Re: Speed up COPY FROM text/CSV parsing using SIMD

From: Manni Wood <manni(dot)wood(at)enterprisedb(dot)com>
To: KAZAR Ayoub <ma_kazar(at)esi(dot)dz>
Cc: Nazir Bilal Yavuz <byavuz81(at)gmail(dot)com>, Mark Wong <markwkm(at)gmail(dot)com>, Nathan Bossart <nathandbossart(at)gmail(dot)com>, Andrew Dunstan <andrew(at)dunslane(dot)net>, Shinya Kato <shinya11(dot)kato(at)gmail(dot)com>, PostgreSQL-development <pgsql-hackers(at)postgresql(dot)org>
Subject: Re: Speed up COPY FROM text/CSV parsing using SIMD
Date: 2025-12-29 17:03:17
Message-ID: CAKWEB6qa4V+aU5-S_Eq=J2o09xp=3e-iLFVqimB0Zu6iq3GKdw@mail.gmail.com
Views: Whole Thread | Raw Message | Download mbox | Resend email
Thread:
Lists: pgsql-hackers

On Wed, Dec 24, 2025 at 9:08 AM KAZAR Ayoub <ma_kazar(at)esi(dot)dz> wrote:

> Hello,
> Following the same path of optimizing COPY FROM using SIMD, i found that
> COPY TO can also benefit from this.

GIVEN REQUEST 1 —
From the COPY SIMD post, copy the part that opens with the words containing "On Wed, Dec" and closes with "benefit from this.".
GIVEN REQUEST 2 —
Render this sentence from the COPY SIMD post into Spanish: "Following the same path of optimizing COPY FROM using SIMD, i found that COPY TO can also benefit from this."
GIVEN REQUEST 3 —
According to the COPY SIMD post, on what date and at what time did KAZAR Ayoub write the quoted message?
None of the items is needed for any task.

GIVEN DATA —
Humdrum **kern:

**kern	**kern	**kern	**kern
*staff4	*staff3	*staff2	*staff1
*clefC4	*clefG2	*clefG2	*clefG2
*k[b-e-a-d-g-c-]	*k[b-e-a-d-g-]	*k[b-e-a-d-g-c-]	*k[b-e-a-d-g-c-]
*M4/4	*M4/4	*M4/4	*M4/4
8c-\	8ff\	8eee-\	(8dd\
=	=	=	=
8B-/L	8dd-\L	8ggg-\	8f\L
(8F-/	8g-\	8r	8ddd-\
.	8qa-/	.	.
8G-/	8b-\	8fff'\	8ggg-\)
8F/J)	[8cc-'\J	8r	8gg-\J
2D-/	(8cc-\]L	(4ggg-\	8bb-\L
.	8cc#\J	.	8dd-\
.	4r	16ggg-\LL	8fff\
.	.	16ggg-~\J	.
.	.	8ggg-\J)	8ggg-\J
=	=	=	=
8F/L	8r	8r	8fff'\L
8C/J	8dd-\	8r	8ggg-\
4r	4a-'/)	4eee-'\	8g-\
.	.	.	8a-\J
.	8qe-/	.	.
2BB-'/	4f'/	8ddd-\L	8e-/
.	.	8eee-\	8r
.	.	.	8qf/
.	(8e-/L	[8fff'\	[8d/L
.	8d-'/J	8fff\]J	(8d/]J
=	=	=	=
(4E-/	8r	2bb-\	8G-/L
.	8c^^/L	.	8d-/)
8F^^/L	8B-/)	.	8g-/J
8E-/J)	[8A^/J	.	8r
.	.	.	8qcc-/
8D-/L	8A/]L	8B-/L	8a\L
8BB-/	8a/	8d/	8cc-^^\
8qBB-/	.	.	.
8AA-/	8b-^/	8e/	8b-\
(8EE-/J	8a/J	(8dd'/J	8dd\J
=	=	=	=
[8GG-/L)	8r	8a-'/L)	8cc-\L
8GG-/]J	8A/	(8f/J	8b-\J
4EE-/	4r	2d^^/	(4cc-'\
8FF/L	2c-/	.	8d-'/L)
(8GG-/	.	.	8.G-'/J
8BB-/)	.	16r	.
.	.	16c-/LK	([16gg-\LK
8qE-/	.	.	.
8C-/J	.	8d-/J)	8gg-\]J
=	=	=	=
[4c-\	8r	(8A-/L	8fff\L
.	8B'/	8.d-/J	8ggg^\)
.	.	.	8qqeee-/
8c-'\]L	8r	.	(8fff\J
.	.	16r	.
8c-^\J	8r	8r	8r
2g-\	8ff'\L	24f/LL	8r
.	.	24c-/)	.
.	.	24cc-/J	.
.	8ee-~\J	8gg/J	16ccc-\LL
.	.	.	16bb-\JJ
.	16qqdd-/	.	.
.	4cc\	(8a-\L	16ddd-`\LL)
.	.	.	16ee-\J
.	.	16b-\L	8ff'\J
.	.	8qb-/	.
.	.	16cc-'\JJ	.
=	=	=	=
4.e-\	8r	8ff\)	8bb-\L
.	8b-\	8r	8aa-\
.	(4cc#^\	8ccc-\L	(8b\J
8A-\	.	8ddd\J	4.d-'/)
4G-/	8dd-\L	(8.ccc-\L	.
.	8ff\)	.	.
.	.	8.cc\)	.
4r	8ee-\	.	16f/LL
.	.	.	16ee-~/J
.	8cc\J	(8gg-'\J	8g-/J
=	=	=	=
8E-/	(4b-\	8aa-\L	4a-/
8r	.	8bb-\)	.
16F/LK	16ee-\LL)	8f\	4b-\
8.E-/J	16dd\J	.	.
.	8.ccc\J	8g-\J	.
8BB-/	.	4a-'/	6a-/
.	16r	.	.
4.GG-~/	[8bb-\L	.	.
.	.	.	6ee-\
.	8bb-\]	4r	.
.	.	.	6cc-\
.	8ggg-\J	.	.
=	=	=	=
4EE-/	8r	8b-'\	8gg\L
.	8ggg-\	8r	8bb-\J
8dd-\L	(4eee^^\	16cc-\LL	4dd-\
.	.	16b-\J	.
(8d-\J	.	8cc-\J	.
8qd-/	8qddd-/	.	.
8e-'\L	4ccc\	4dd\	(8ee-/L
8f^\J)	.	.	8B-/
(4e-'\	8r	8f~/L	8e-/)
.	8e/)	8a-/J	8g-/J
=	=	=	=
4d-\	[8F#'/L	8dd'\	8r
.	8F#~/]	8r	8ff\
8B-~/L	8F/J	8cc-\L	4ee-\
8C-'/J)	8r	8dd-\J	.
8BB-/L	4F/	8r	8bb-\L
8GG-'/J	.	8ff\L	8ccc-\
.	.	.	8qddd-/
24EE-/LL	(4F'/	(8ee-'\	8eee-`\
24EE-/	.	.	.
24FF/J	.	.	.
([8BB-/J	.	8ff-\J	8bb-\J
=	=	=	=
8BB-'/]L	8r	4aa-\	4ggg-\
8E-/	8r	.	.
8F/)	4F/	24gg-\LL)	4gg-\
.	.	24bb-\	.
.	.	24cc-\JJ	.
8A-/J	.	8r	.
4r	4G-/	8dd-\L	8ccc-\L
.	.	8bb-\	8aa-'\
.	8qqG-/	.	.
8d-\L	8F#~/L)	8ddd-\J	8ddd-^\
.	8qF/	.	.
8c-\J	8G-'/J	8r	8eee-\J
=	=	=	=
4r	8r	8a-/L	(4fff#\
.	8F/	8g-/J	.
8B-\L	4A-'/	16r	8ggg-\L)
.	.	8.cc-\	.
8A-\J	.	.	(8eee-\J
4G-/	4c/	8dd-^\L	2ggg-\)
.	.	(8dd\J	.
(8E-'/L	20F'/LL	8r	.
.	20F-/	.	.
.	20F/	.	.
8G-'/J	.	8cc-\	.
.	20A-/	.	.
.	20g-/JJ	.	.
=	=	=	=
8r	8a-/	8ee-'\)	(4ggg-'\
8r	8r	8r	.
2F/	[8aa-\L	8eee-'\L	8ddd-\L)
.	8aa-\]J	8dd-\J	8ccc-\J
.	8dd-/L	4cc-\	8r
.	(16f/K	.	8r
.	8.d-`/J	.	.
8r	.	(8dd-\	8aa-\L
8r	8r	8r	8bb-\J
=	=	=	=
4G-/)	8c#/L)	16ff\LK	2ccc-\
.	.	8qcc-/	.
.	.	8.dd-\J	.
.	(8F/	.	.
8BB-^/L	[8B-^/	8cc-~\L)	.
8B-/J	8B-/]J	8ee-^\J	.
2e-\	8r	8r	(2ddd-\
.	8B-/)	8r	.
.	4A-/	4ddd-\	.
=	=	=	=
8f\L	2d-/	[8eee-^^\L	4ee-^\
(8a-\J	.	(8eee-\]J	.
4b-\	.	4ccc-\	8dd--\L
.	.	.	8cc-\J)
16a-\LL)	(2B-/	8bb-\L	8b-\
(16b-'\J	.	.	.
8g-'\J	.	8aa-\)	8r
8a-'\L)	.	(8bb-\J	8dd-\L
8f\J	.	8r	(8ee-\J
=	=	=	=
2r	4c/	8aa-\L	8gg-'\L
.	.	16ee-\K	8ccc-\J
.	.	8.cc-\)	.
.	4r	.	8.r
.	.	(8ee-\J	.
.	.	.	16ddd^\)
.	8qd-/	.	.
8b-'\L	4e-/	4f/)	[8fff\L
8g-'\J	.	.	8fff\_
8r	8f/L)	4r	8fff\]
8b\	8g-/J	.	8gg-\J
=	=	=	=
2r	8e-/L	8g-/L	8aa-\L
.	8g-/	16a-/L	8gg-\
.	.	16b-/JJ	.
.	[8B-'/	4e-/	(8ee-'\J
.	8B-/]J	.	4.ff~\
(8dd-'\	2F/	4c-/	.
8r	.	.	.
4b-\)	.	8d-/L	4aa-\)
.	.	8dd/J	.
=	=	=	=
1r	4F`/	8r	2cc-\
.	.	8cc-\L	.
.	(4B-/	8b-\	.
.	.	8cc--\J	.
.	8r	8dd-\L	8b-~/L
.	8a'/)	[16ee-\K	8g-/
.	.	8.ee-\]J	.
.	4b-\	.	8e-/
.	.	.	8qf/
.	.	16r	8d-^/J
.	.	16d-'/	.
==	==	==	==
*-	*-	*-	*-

CORRECT OUTPUT 1 —
On Wed, Dec 24, 2025 at 9:08 AM KAZAR Ayoub <ma_kazar(at)esi(dot)dz> wrote:

> Hello,
> Following the same path of optimizing COPY FROM using SIMD, i found that
> COPY TO can also benefit from this.

CORRECT OUTPUT 2 —
Siguiendo el mismo camino de optimizar COPY FROM mediante SIMD, encontré que COPY TO también puede beneficiarse de esto.

CORRECT OUTPUT 3 —
Wednesday, December 24, 2025, at 9:08 AM.